I had travelled around 25m into the crossing when the water level rose to the top of my windscreen, the vehicle started to float, move sideways in the current and began to tip. Nothing matched my perception of the risk. To this day, I don’t know what stopped the vehicle moving and tipping or how I had the presence of mind to turn the engine off before it was filled with water. It all happened so quickly and so unexpectedly.
There were no witnesses initially however, one of the EPCM HSE personnel came across the scene later (hi Lyn) and we were able to converse by radio for a while. The conversation was terminated when my vehicle filled with water and swamped my radios. I then spent the next few hours perched on the top of my vehicle until the water dropped enough for me to walk out of my predicament.
When we returned to the site the next day and recovered my vehicle we found that portions of the drain embankment had collapsed due to the pressure of water building up behind it. We also ascertained that the collapsed area was a blockage caused by dirt pushed up by successive road grading.
It is always easy to be wise after an event but such wisdom is not wisdom at all but rather the benefit of hindsight bias. I have gone over these events in my head many times and I cannot think of anything I should have done differently given the same circumstances.
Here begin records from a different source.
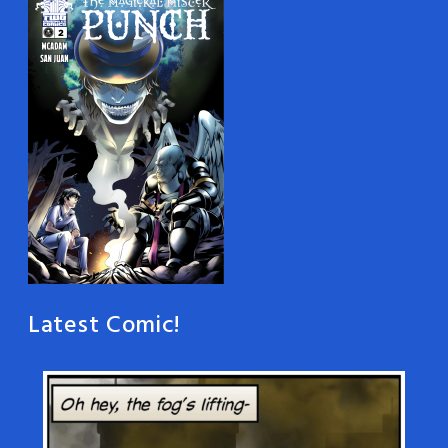
Latest Comic!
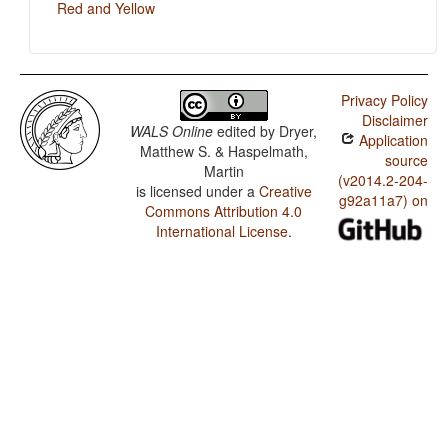
Red and Yellow
Privacy Policy
Disclaimer
WALS Online
edited by
Dryer,
Application
Matthew S. & Haspelmath,
source
Martin
(v2014.2-204-
is licensed under a
Creative
g92a11a7) on
Commons Attribution 4.0
International License
.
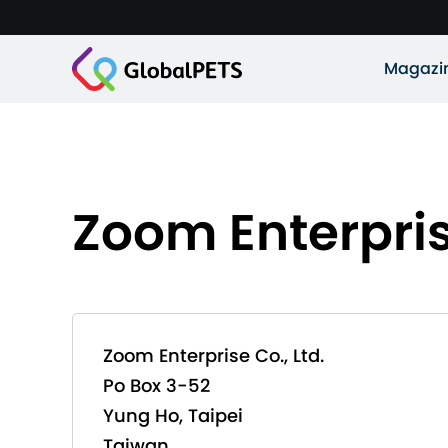
Magazi
Zoom Enterprise
Zoom Enterprise Co., Ltd.
Po Box 3-52
Yung Ho, Taipei
Taiwan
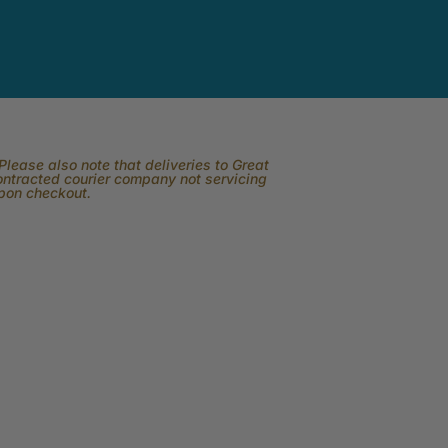
lease also note that deliveries to Great
contracted courier company not servicing
upon checkout.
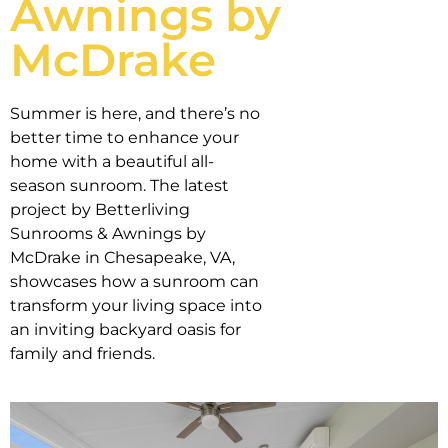
Awnings by
McDrake
Summer is here, and there’s no
better time to enhance your
home with a beautiful all-
season sunroom. The latest
project by Betterliving
Sunrooms & Awnings by
McDrake in Chesapeake, VA,
showcases how a sunroom can
transform your living space into
an inviting backyard oasis for
family and friends.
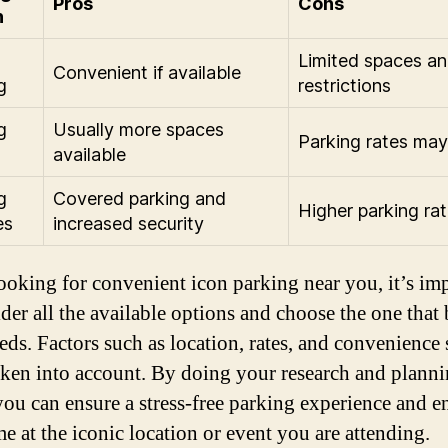
Pros
Cons
n
Limited spaces an
Convenient if available
g
restrictions
g
Usually more spaces
Parking rates may
available
g
Covered parking and
Higher parking ra
es
increased security
oking for convenient icon parking near you, it’s im
der all the available options and choose the one that b
eds. Factors such as location, rates, and convenience
taken into account. By doing your research and plann
you can ensure a stress-free parking experience and e
me at the iconic location or event you are attending.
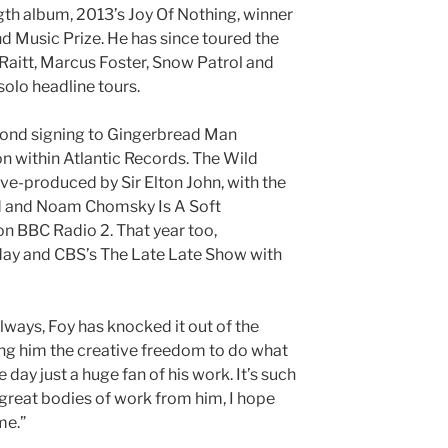
gth album, 2013’s Joy Of Nothing, winner
nd Music Prize. He has since toured the
Raitt, Marcus Foster, Snow Patrol and
 solo headline tours.
cond signing to Gingerbread Man
on within Atlantic Records. The Wild
ve-produced by Sir Elton John, with the
d and Noam Chomsky Is A Soft
 on BBC Radio 2. That year too,
ay and CBS’s The Late Late Show with
lways, Foy has knocked it out of the
ving him the creative freedom to do what
 day just a huge fan of his work. It’s such
h great bodies of work from him, I hope
me.”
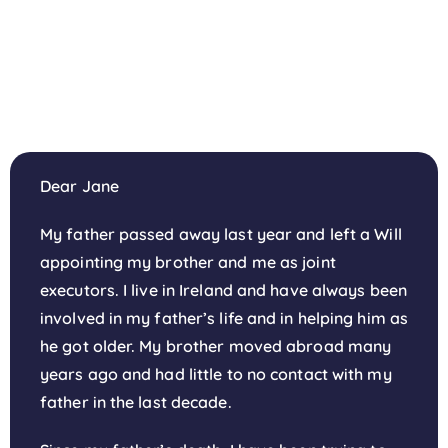
Dear Jane
My father passed away last year and left a Will
appointing my brother and me as joint
executors. I live in Ireland and have always been
involved in my father’s life and in helping him as
he got older. My brother moved abroad many
years ago and had little to no contact with my
father in the last decade.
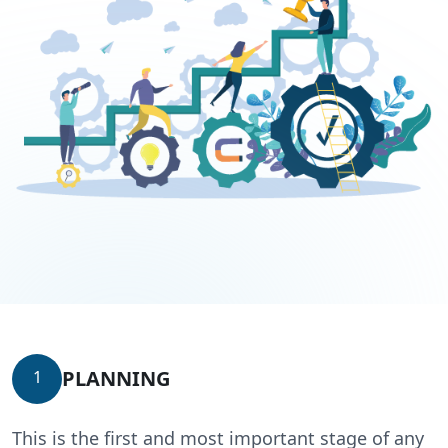
PLANNING
1
This is the first and most important stage of any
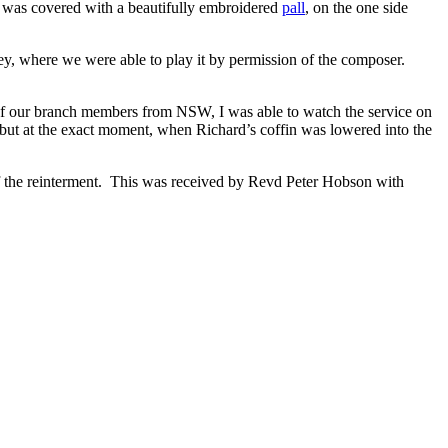
It was covered with a beautifully embroidered
pall
, on the one side
 where we were able to play it by permission of the composer.
.
l of our branch members from NSW, I was able to watch the service on
but at the exact moment, when Richard’s coffin was lowered into the
of the reinterment. This was received by Revd Peter Hobson with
Every single seen indicator at the time said I had made the right choice, but it was the unseen indicators that nearly got me killed that day.
1. The investigation outcomes from this incident became nebulous for various reasons, what would you do differently?
2. The reaction from the workforce varied with some understanding, some empathy and some humble pie for the ‘safety guy’.
3. How easy it is to be wise after an event, how easy it is to project blame on to someone or call them an idiot. How many times have you made all the right decisions yet still something has ‘come out of the blue’ with a nasty bite? Why does safety maintain this blaming culture when abnormal things happen to normal people?